The global corn market may see 60 million metric tons “disappearing” as drought cuts the U.S. harvest, said Australia & New Zealand Banking Group Ltd.
The harvest in the U.S., the largest corn grower and exporter, will probably drop 20 percent to 25 percent this year, after drought cut wheat harvests in the Black Sea region, Paul Deane, an agricultural economist at ANZ, said in an interview with Susan Li on Bloomberg Television’s “First Up.”
“We’re seeing two very big holes in the grain production side,” Deane said, referring to losses in the U.S. and the Black Sea. “Overall, we’re likely to see further gains for grains and oilseeds.”

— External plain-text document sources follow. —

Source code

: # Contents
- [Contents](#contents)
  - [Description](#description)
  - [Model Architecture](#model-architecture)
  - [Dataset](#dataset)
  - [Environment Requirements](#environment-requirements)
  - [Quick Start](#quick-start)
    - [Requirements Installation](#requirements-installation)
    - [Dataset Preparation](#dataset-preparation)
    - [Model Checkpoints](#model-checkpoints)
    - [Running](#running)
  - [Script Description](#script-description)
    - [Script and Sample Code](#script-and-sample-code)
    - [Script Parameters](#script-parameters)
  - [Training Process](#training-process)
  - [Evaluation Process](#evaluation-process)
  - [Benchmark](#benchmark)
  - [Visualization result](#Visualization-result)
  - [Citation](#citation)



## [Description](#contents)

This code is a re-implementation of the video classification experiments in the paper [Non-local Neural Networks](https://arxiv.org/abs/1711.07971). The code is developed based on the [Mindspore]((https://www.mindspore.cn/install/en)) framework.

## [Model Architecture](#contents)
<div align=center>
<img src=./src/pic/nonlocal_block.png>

Corn, which surged to a record $8 today, has soared more than 55 percent since June 15, signaling higher food prices and boosting expenses for producers of livestock feed and ethanol. The grain is in the fourth year of a bull market, heading for the longest rally since 1964. The drought that prompted the U.S. to declare almost 1,300 counties in 29 states as natural-disaster areas, may cause a global grains shortage, according to Commonwealth Bank of Australia.

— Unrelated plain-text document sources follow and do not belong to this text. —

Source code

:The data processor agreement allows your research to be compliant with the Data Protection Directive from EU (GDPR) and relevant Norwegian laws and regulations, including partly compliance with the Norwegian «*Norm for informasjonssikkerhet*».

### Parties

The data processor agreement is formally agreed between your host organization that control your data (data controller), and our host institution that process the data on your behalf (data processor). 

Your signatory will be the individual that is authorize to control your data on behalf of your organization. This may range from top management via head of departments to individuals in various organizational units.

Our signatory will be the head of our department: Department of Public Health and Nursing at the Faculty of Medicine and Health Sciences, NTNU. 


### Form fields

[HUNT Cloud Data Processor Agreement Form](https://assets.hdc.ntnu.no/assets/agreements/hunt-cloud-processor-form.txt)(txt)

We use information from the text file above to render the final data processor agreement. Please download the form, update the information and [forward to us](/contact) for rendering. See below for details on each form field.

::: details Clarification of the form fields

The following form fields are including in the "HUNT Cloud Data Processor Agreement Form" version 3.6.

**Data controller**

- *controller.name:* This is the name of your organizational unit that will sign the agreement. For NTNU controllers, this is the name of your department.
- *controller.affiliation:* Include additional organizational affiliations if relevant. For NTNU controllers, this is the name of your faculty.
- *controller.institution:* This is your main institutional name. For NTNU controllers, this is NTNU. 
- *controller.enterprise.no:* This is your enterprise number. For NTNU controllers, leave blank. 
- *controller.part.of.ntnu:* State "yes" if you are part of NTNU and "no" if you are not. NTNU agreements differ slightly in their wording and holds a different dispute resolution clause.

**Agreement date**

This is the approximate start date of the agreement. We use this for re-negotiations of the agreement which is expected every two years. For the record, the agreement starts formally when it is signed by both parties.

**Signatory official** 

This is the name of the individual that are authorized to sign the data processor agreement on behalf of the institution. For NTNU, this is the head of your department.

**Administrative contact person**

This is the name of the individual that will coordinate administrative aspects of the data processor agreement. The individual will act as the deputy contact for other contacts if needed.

Global corn production was estimated by the U.S. Department of Agriculture at 905.2 million tons earlier this month, before drought worsened in the Midwest. Total use was forecast at 900.5 million tons, the agency said.
Deane’s estimate for a loss of 60 million tons is more than double the harvest in Argentina, the second-largest shipper. Argentina was predicted to produce 25 million tons in 2012-2013, according to the USDA.